The accelerating development of service robotics has raised expectations and hopes that robotics could be utilised to support the elderly in independent living at home and renew care and welfare services. Three VTT projects of 2.5 million euros are creating a vision of robotics and other intelligent technology helping the elderly to live at their homes and community homes healthy and hale for longer, and how the work of a nurse will change in 20 to 30 years.
Sceptical attitudes towards care robotics are acknowledged, but practical trials and studies show increasing interest. The elderly are unlikely to shun robotics technology if it helps them manage everyday chores on their own, makes them feel safe, and keeps them in touch with social networks and participation in the community. Nurses will also be happy to utilise robotics that give them extra strength to perform their work that is physically strenuous, constantly changing, and demands problem-solving, negotiation and clinical assessments. User-oriented co-development is key for feasible and acceptable robotics applications.
A toy or a service robot for someone with a memory disorder?
Today’s service robotics are still far from a real integration in the everyday lives of the elderly or the use of nurses. Network connections stutter, speech recognition stumbles, movement is cumbersome, and perception of objects and space is challenging.
As surprising as it is, the world’s most commercially successful care robot is probably the robot seal Paro, developed for the therapy of people with memory disorders. Some of the elderly truly find meaning in petting an interactive seal – for those with memory disorders, feeling good at the very moment is important, and that Paro can offer. For the nurses, Paro offers the means of indulging oneself in a shared experience and gentle interaction with the elderly. Paro enriches the quality of life and interaction of people with memory disorders, and alleviates anxiety and restlessness. Although many consider the Paro to be a toy, it is a genuinely user-oriented robot designed for a purpose, although its adoption will be significantly reduced by its high price of thousands of euros.

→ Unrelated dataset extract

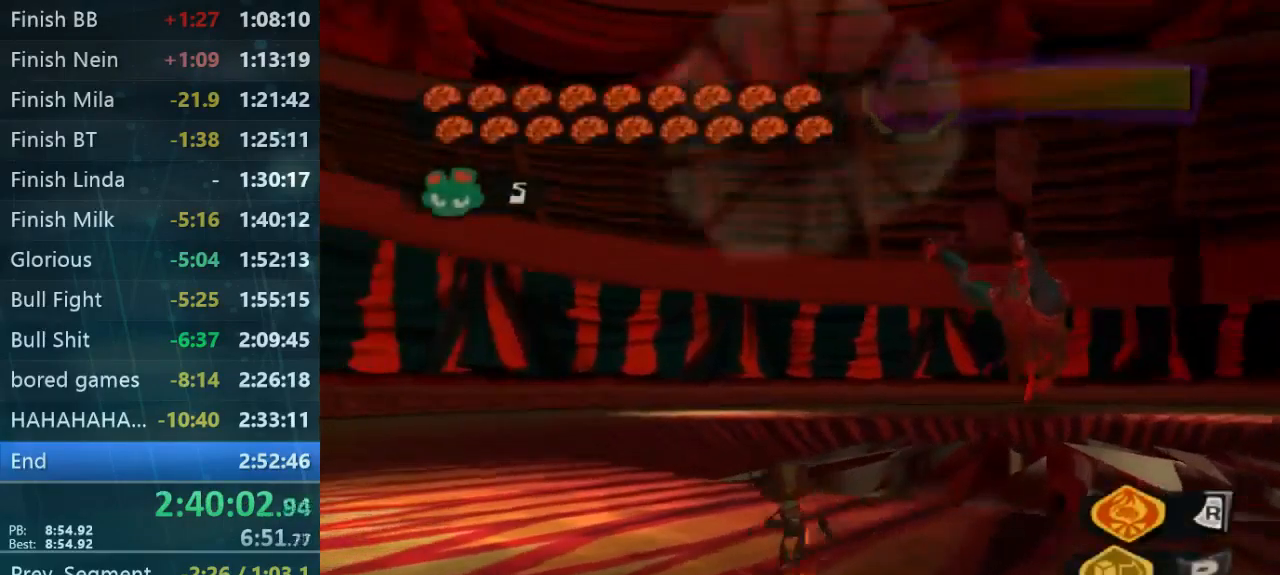
{"dt_ms": 500, "buttons": [], "left_stick": "up-left", "button_events": []}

Service robotics will revolutionise both everyday and working lives
As technological components and software improve and prices decrease, more and more versatile robotics consumer applications are to be expected for everyday use, caretaking and other service industries. The expectations of the health and care services are high for robotics applications, exoskeletons, “power arms” and lifting & carrying robots that provide physical support and strength. In Japan, the promised land of robotics, the renting of these kinds of applications to care facilities and home care is becoming an everyday commercial occurance.
Various monitoring, alarm and safety solutions are being developed to support living at home for the elderly. Sensors could be installed throughout the home, thus securing the welfare of the elderly, but would it be more pleasant if the “guardian” were a robot, a visible object, that could also help perform small chores, bring and take things, and act as a game partner or a newsreader, for example?

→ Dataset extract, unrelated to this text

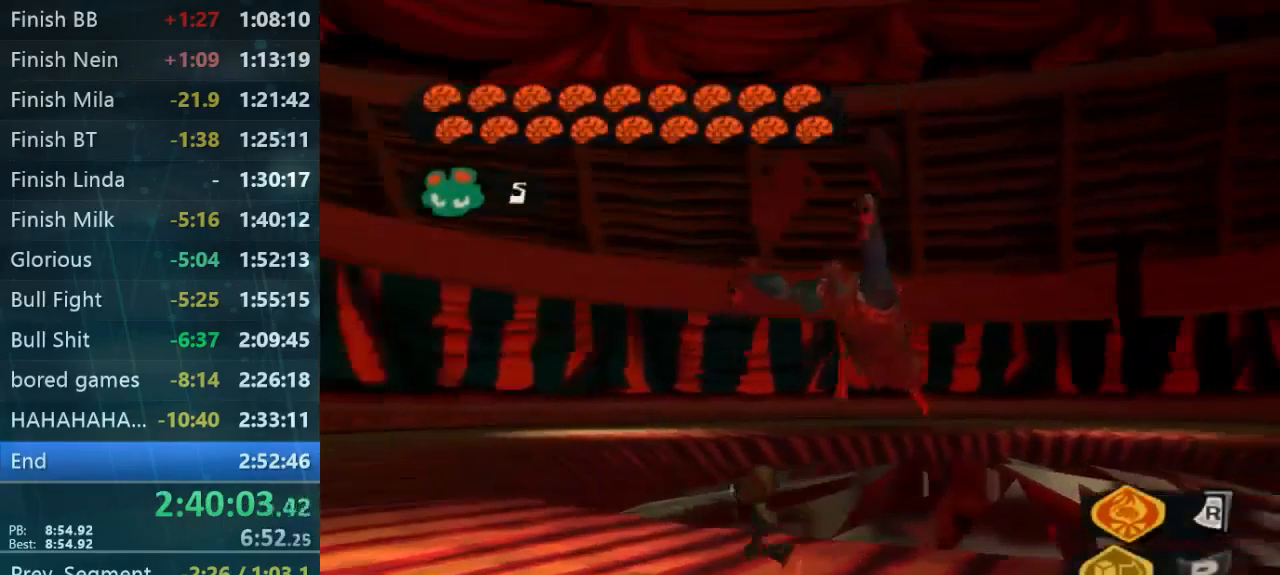
{"dt_ms": 1000, "buttons": [], "left_stick": "center", "button_events": []}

Socially interacting robots are peculiar in that people begin to grow fond of them. As the speech interface develops and the interaction becomes more multifaceted, particularly with regard to reading and showing non-verbal communication, expressions, gestures and emotional reactions, it is likely that people will begin to feel some kind of social connection to their robots. This development is perplexing the researchers, as it is difficult to anticipate whether this would lead to a reduction in human contact. In the case of the elderly, this is even considered to be a human rights issue.
Some researchers consider it to be unethical to allow the elderly to become attached to a robot that is, however, unable to reciprocate those feelings or be aware of them – a robot is incapable of genuine empathy that arises from similar experience between two human individuals, who do not even need to know each other beforehand. True, a robot can appear to be able to do this, and this is sufficient for many, as socialising with a robot is perceived to be pleasant and useful. One must remember, however, that the individual wills of different personalities and the crises and growth arising from the difficulty of fitting them together form a key element in interaction between humans. Do we wish to fully control our robot, eliminating the growth in the interaction that brings psychological satisfaction – for which there are also social and communal needs – or do we give the robot a will of its own? This question may come up if robots with advanced interaction abilities are allowed to enter our everyday lives in an uncontrolled manner.
Service robotics will revolutionise the everyday and working lives, first following the models familiar from the industry as tools that make work and tasks more efficient and automated, but later as increasingly equal working partners and, finally, as part of a socially reorganised working life. The duties and job descriptions at work will change. It is impossible to say what role robotics will play in society even after just ten years, but if we wish to have any influence in it, we should start considering the matter now. Robotics, the Internet of Things, big data and other radical technologies will create opportunities of reinventing the everyday life, welfare services and the working life.
However, these technologies will not integrate with the reinvention of welfare services on their own; the technologies and services must be developed together. VTT’s ace in the hole in the development of service robotics and the promotion of its adoption is its strong, user-oriented and responsible research methodology, and joint development with the interested parties from a technology into acceptable and effective solutions.